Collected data
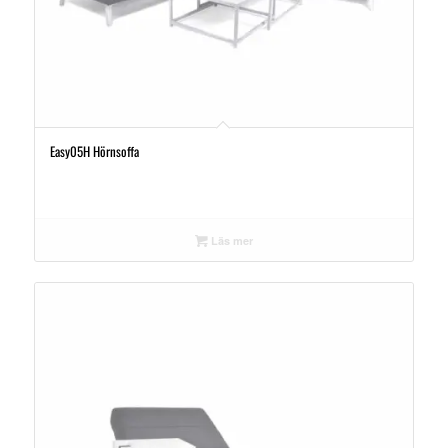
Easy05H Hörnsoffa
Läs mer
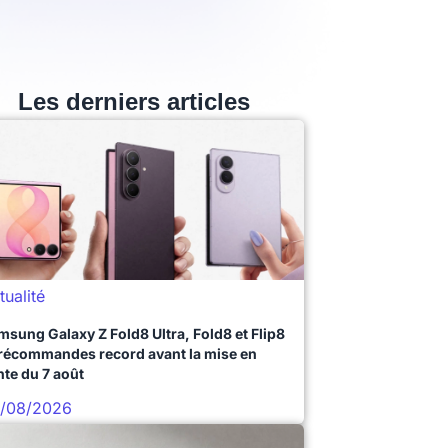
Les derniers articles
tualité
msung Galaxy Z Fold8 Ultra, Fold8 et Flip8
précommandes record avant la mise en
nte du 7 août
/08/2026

* Exercise details
With the images omitted, retype the records above exactly.

* Written solution
Easy05H Hörnsoffa
Läs mer
Les derniers articles
tualité
msung Galaxy Z Fold8 Ultra, Fold8 et Flip8
précommandes record avant la mise en
nte du 7 août
/08/2026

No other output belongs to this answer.